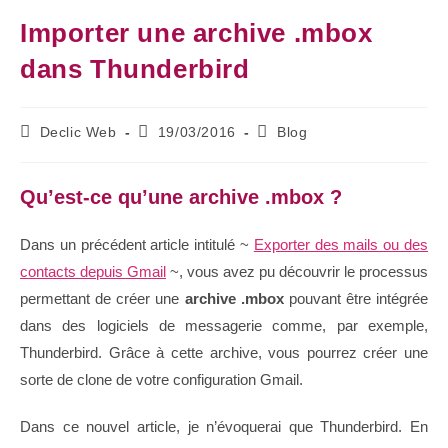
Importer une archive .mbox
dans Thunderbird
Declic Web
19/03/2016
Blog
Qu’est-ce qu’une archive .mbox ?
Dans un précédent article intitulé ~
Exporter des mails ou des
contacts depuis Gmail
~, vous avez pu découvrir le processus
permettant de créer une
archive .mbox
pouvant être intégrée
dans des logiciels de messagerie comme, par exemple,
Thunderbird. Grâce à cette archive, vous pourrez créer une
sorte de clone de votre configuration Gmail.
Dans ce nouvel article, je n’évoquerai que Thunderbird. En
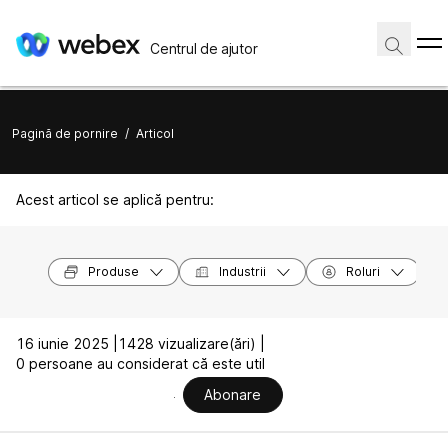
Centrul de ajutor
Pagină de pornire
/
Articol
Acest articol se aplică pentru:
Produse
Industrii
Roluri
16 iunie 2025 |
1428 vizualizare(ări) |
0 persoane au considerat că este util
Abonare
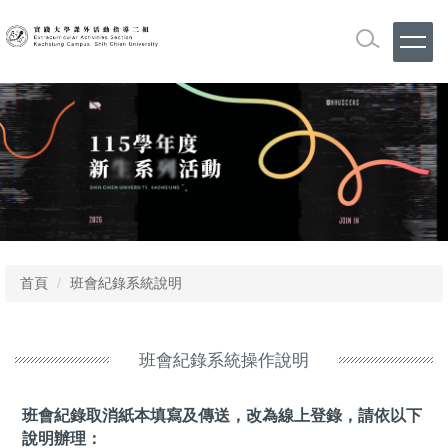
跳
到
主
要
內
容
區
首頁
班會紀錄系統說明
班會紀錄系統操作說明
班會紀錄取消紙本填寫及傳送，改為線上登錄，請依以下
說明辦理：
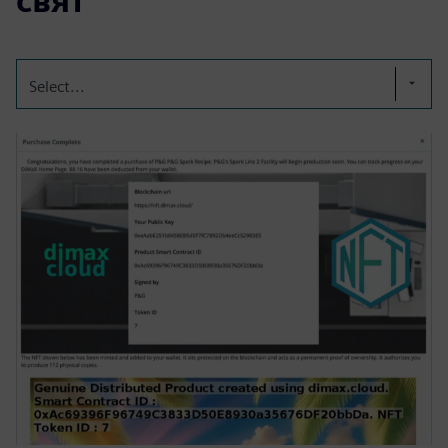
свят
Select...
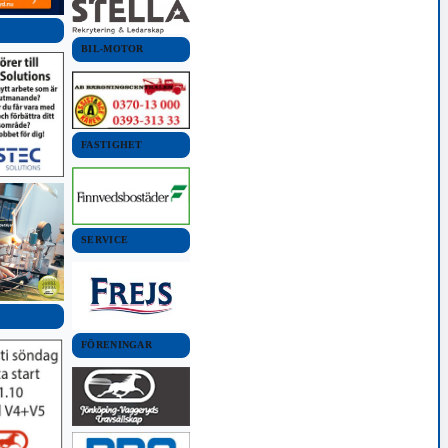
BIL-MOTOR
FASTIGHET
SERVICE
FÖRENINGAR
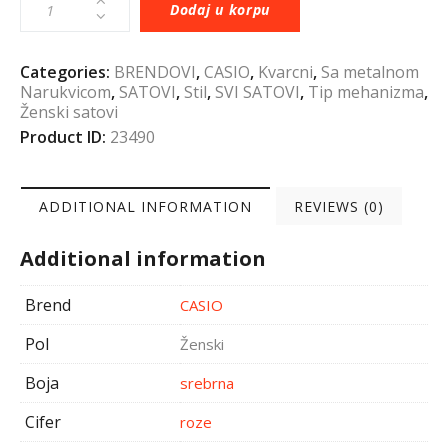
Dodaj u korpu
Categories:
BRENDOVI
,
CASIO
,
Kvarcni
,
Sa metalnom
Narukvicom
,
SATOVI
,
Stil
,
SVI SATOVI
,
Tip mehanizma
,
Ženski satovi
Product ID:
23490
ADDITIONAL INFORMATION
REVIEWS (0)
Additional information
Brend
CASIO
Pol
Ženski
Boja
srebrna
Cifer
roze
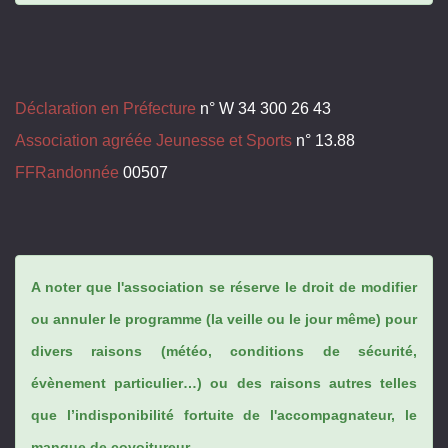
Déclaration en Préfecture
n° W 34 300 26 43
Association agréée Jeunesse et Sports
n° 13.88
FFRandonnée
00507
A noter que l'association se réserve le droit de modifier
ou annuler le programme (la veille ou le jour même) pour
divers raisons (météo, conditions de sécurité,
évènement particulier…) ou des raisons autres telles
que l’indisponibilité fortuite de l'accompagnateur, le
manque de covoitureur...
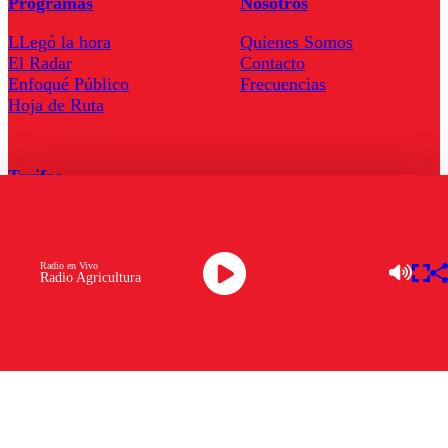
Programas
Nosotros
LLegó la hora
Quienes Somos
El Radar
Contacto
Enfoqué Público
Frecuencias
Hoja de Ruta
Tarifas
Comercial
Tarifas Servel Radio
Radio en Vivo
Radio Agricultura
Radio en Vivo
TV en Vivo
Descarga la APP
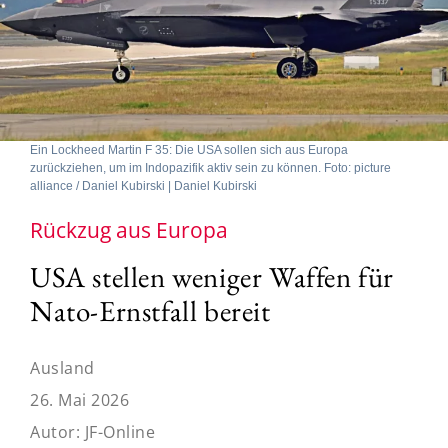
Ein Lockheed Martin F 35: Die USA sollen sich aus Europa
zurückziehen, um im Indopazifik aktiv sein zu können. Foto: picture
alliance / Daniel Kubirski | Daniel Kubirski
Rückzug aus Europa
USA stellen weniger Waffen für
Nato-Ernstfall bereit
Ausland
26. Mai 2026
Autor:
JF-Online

----------

Problem description
Print the records again exactly, without the pictures.

Answer space
Importer une archive .mbox
dans Thunderbird
Declic Web
19/03/2016
Blog
Qu’est-ce qu’une archive .mbox ?
Dans un précédent article intitulé ~
Exporter des mails ou des
contacts depuis Gmail
~, vous avez pu découvrir le processus
permettant de créer une
archive .mbox
pouvant être intégrée
dans des logiciels de messagerie comme, par exemple,
Thunderbird. Grâce à cette archive, vous pourrez créer une
sorte de clone de votre configuration Gmail.
Dans ce nouvel article, je n’évoquerai que Thunderbird. En
Centrul de ajutor
Pagină de pornire
/
Articol
Acest articol se aplică pentru:
Produse
Industrii
Roluri
16 iunie 2025 |
1428 vizualizare(ări) |
0 persoane au considerat că este util
Abonare
跳
到
主
要
內
容
區
首頁
班會紀錄系統說明
班會紀錄系統操作說明
班會紀錄取消紙本填寫及傳送，改為線上登錄，請依以下
說明辦理：
свят
Select...
BIL-MOTOR
FASTIGHET
SERVICE
FÖRENINGAR
Dodaj u korpu
Categories:
BRENDOVI
,
CASIO
,
Kvarcni
,
Sa metalnom
Narukvicom
,
SATOVI
,
Stil
,
SVI SATOVI
,
Tip mehanizma
,
Ženski satovi
Product ID:
23490
ADDITIONAL INFORMATION
REVIEWS (0)
Additional information
Brend
CASIO
Pol
Ženski
Boja
srebrna
Cifer
roze
Déclaration en Préfecture
n° W 34 300 26 43
Association agréée Jeunesse et Sports
n° 13.88
FFRandonnée
00507
A noter que l'association se réserve le droit de modifier
ou annuler le programme (la veille ou le jour même) pour
divers raisons (météo, conditions de sécurité,
évènement particulier…) ou des raisons autres telles
que l’indisponibilité fortuite de l'accompagnateur, le
manque de covoitureur...
Programas
Nosotros
LLegó la hora
Quienes Somos
El Radar
Contacto
Enfoqué Público
Frecuencias
Hoja de Ruta
Tarifas
Comercial
Tarifas Servel Radio
Radio en Vivo
Radio Agricultura
Radio en Vivo
TV en Vivo
Descarga la APP
Ein Lockheed Martin F 35: Die USA sollen sich aus Europa
zurückziehen, um im Indopazifik aktiv sein zu können. Foto: picture
alliance / Daniel Kubirski | Daniel Kubirski
Rückzug aus Europa
USA stellen weniger Waffen für
Nato-Ernstfall bereit
Ausland
26. Mai 2026
Autor:
JF-Online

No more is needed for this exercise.